Posted by Rufus B on 26 Aug 09 03:31 PM EDT
God given cannabis? Was it really falling from the skies? Lawd! I must have missed that chapter of the Bible.

Posted by Anonymous on 26 Aug 09 04:33 PM EDT
Why have the pot guys hijacked this thread? Do you really have to chime in with the tired old "pot is God's gift to man" crusade after all of these articles? This web site is intended to provide information for people about substance abuse treatment and legislation. Take your propaganda to High Times! What a disgrace!

Posted by Fred on 26 Aug 09 05:12 PM EDT
God gave us Poison Ivy too, but I'm not going to roll some up and smoke it. Not that I'm against de-criminalizing pot, I just think the God-given Or "it's organic" arguement just doesn't work.

Posted by marbee on 27 Aug 09 01:43 PM EDT
The last time a cure was found for a disease was 1959. Dr. Jonas Salk Developed the vaccine for polio. Since that time, hundreds of millions of dollars have been spent on disease. Not for a cure, but for drug treatment only. A cure would put big pharmaceutical companies out of business. It should be the job of a physician to prescribe the best treatments to a patient, instead of patients asking doctors to prescribe these drugs to them. By advertising these drugs, the pharmaceutical companies are involving themselves in a legal drug trade that is killing thousands of people every day. Many of these drugs, such as Chantix, Floxin, and Viagra have proven deadly. Statistics prove prescription drugs are 16,400% more deadly than terrorists. According to the Journal of the American Medical Association (JAMA) in 1998, a report finds that prescription drugs kill about 106,000 Americans each year – that’s three times as many as are killed by automobiles—making prescription drug death the fourth leading killer after heart disease, cancer and stroke. The rise in deaths coincides with the direct marketing of prescription medication to the public. Every day it’s estimated 2,500 teens abuse a prescription pain killer for the first time. It is time to stop this form of advertising by the pharmaceutical companies.

Posted by Kathy on 27 Aug 09 04:41 PM EDT
I thought my 24 year old son who was an "experienced" prescription drug abuser, who struggled with addiction and recovery for over 8 years would have known what could kill him.

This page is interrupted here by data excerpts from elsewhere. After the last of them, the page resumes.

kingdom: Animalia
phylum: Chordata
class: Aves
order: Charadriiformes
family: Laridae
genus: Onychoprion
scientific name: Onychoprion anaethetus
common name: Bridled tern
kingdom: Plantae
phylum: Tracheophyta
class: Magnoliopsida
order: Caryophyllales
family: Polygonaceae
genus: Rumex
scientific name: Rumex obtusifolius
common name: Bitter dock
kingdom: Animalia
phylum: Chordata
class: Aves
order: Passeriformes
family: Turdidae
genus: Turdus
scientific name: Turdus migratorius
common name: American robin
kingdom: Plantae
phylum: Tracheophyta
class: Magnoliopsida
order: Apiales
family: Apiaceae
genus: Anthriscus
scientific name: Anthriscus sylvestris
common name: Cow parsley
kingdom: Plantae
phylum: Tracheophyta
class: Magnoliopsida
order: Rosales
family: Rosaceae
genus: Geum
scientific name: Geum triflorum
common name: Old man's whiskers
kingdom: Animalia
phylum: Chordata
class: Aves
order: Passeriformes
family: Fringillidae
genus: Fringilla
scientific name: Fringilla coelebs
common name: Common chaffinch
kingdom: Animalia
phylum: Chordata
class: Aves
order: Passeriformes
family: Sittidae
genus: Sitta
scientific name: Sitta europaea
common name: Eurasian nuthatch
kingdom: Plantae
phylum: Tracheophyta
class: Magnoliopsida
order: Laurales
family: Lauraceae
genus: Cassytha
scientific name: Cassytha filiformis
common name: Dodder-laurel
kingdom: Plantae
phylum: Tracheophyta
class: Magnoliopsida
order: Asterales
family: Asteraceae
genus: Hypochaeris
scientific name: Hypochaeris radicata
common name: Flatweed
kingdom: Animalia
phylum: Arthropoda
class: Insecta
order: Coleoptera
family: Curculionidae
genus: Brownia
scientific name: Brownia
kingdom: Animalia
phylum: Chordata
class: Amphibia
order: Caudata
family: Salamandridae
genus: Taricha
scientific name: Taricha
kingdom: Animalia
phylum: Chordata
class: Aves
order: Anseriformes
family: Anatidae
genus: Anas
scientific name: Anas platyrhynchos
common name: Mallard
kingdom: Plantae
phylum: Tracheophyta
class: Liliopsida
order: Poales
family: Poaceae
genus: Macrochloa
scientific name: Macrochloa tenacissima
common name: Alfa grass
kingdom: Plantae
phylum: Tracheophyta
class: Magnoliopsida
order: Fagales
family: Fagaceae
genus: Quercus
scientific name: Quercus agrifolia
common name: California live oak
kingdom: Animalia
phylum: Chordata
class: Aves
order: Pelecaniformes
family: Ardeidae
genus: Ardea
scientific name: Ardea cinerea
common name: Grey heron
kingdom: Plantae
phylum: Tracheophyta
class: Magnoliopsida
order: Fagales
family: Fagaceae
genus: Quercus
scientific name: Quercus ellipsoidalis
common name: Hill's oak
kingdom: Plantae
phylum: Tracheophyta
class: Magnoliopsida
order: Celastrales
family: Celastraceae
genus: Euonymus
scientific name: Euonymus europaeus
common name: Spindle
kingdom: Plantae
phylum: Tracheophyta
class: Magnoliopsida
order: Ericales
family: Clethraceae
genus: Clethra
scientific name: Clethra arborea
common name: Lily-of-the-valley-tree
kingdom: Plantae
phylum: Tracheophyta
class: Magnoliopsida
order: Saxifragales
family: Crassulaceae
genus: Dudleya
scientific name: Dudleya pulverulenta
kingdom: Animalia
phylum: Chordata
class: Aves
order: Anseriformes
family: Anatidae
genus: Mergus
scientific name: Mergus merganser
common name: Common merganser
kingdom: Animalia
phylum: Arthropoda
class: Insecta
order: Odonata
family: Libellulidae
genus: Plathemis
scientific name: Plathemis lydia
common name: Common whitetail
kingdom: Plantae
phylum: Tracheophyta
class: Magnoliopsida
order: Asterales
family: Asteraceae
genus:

But all it took for him to die of an accidental overdose was tablet form methadone and valium. When I hear of these pharm or bucket parties, it terrifies me. When we have family members that abuse drugs, it's a long difficult road to travel and when they die, it's another excruciating journey. I wouldn't wish either on anyone. That's why I'm working so hard on Prevention efforts in my community. When I have spoken with youth in high schools, they have told me that they didn't think prescription drugs could kill you. We have a lot of work to do to help everyone understand what they're dealing with. I do appreciate all of the information and resources provided through Join Together.

Posted by Bonnie on 03 Sep 09 05:48 PM EDT
When are we going to realize that the pharmaceutical industry has created this "pain management" myth to make MORE MONEY and that the health insurance industry has supported it to save themselves money. It's cheaper to put patients on a pain mgmt. program - OPIATES - than it is to foot the bill for physical therapy. Needless to say, the patients WILL always be COMING BACK for more. And since everyone now has these nifty drugs in their medicine cabinets, how can we possibly tell our children just how dangerous, addictive and deadly these drugs truly are when we are using them ourselves at a rate never seen before??? Talk about hypocrisy and pure ignorance. No wonder Heroin has become the problem it has - it's the cheapest opiate out there and kids addicted to pain killers simply can't afford to pay $ 20 to $ 70.00 per pill to get high. We have become the dumbest nation in the world - we have stopped asking the "pertinent questions" that Al Gore refers to in his book. We are a flock of sheep that swallows each and every "pill" the drug industry feeds us and I am ashamed for us all and devastated for the thousands of kids that will fall victim to this opiate epidemic that WE, ourselves have created!!!!